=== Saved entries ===
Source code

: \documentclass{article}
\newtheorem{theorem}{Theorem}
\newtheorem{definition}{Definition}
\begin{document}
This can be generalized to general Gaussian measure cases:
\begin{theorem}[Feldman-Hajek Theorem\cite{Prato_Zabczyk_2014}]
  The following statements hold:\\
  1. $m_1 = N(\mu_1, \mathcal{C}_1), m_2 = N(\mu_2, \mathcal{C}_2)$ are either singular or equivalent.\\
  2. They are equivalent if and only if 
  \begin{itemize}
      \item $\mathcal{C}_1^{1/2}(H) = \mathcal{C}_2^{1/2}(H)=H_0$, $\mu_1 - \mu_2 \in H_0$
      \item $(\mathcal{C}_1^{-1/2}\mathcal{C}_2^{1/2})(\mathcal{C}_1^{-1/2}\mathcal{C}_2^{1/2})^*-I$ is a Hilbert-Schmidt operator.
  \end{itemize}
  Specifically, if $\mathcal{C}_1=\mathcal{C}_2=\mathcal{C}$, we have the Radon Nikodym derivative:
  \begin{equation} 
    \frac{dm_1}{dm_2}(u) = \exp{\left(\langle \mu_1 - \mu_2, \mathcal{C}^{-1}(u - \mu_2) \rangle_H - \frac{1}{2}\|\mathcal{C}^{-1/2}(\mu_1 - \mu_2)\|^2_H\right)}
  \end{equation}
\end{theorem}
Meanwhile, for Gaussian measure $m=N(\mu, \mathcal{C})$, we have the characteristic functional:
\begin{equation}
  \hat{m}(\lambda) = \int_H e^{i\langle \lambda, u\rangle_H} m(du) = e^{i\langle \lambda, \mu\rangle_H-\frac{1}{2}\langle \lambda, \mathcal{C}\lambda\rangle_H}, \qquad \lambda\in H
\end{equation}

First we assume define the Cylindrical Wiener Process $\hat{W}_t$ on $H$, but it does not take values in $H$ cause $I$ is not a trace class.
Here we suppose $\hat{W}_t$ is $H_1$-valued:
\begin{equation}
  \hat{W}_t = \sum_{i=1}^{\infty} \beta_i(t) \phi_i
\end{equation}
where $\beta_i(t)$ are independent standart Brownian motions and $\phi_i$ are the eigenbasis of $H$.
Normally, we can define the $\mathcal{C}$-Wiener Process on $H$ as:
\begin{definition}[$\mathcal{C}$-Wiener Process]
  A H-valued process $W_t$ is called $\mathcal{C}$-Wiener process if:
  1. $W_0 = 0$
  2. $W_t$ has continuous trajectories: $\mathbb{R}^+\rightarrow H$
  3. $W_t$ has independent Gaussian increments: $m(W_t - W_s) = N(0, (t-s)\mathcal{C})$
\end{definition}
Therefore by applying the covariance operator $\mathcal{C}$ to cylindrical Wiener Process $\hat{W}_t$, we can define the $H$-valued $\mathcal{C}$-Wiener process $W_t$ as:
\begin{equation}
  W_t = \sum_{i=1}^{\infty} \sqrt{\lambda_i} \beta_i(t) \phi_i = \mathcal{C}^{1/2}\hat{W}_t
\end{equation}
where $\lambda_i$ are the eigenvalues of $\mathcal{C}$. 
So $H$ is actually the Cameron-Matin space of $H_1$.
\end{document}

=== WHAT THE TASK ASKS ===
Go through the data and retype all of it exactly.

=== RESPONSE ===
Source code

: \documentclass{article}
\newtheorem{theorem}{Theorem}
\newtheorem{definition}{Definition}
\begin{document}
This can be generalized to general Gaussian measure cases:
\begin{theorem}[Feldman-Hajek Theorem\cite{Prato_Zabczyk_2014}]
  The following statements hold:\\
  1. $m_1 = N(\mu_1, \mathcal{C}_1), m_2 = N(\mu_2, \mathcal{C}_2)$ are either singular or equivalent.\\
  2. They are equivalent if and only if 
  \begin{itemize}
      \item $\mathcal{C}_1^{1/2}(H) = \mathcal{C}_2^{1/2}(H)=H_0$, $\mu_1 - \mu_2 \in H_0$
      \item $(\mathcal{C}_1^{-1/2}\mathcal{C}_2^{1/2})(\mathcal{C}_1^{-1/2}\mathcal{C}_2^{1/2})^*-I$ is a Hilbert-Schmidt operator.
  \end{itemize}
  Specifically, if $\mathcal{C}_1=\mathcal{C}_2=\mathcal{C}$, we have the Radon Nikodym derivative:
  \begin{equation} 
    \frac{dm_1}{dm_2}(u) = \exp{\left(\langle \mu_1 - \mu_2, \mathcal{C}^{-1}(u - \mu_2) \rangle_H - \frac{1}{2}\|\mathcal{C}^{-1/2}(\mu_1 - \mu_2)\|^2_H\right)}
  \end{equation}
\end{theorem}
Meanwhile, for Gaussian measure $m=N(\mu, \mathcal{C})$, we have the characteristic functional:
\begin{equation}
  \hat{m}(\lambda) = \int_H e^{i\langle \lambda, u\rangle_H} m(du) = e^{i\langle \lambda, \mu\rangle_H-\frac{1}{2}\langle \lambda, \mathcal{C}\lambda\rangle_H}, \qquad \lambda\in H
\end{equation}

First we assume define the Cylindrical Wiener Process $\hat{W}_t$ on $H$, but it does not take values in $H$ cause $I$ is not a trace class.
Here we suppose $\hat{W}_t$ is $H_1$-valued:
\begin{equation}
  \hat{W}_t = \sum_{i=1}^{\infty} \beta_i(t) \phi_i
\end{equation}
where $\beta_i(t)$ are independent standart Brownian motions and $\phi_i$ are the eigenbasis of $H$.
Normally, we can define the $\mathcal{C}$-Wiener Process on $H$ as:
\begin{definition}[$\mathcal{C}$-Wiener Process]
  A H-valued process $W_t$ is called $\mathcal{C}$-Wiener process if:
  1. $W_0 = 0$
  2. $W_t$ has continuous trajectories: $\mathbb{R}^+\rightarrow H$
  3. $W_t$ has independent Gaussian increments: $m(W_t - W_s) = N(0, (t-s)\mathcal{C})$
\end{definition}
Therefore by applying the covariance operator $\mathcal{C}$ to cylindrical Wiener Process $\hat{W}_t$, we can define the $H$-valued $\mathcal{C}$-Wiener process $W_t$ as:
\begin{equation}
  W_t = \sum_{i=1}^{\infty} \sqrt{\lambda_i} \beta_i(t) \phi_i = \mathcal{C}^{1/2}\hat{W}_t
\end{equation}
where $\lambda_i$ are the eigenvalues of $\mathcal{C}$. 
So $H$ is actually the Cameron-Matin space of $H_1$.
\end{document}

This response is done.